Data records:
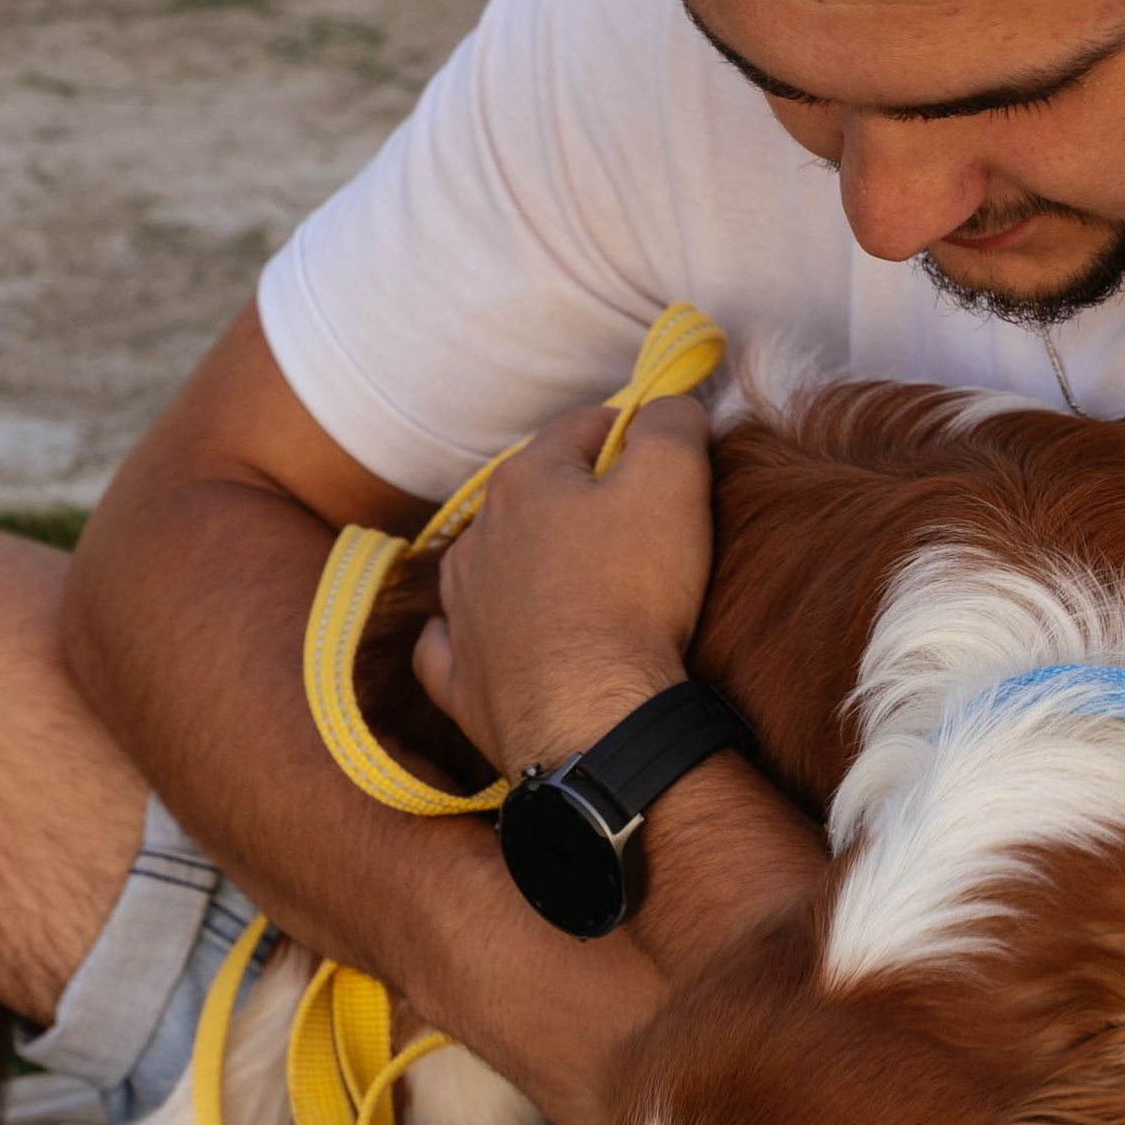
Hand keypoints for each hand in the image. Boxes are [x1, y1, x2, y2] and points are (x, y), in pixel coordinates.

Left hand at [413, 392, 713, 775]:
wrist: (592, 719)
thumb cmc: (632, 595)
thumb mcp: (673, 481)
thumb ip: (673, 423)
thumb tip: (671, 405)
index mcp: (524, 481)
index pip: (586, 428)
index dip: (635, 435)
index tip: (670, 463)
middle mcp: (477, 538)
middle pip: (537, 497)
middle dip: (582, 503)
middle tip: (641, 535)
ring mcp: (460, 611)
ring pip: (488, 565)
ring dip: (528, 566)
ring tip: (581, 592)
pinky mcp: (460, 679)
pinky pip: (451, 644)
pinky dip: (470, 637)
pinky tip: (489, 641)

* [Exercise objective]
This exercise asks for an exact repeat of the lines from the one holding "ring dip: (528, 566)" through the end of the data above.

* [Exercise output]
ring dip: (528, 566)
ring tip: (581, 592)
pinky mcp: (460, 679)
pinky pip: (451, 644)
pinky dip: (470, 637)
pinky tip: (489, 641)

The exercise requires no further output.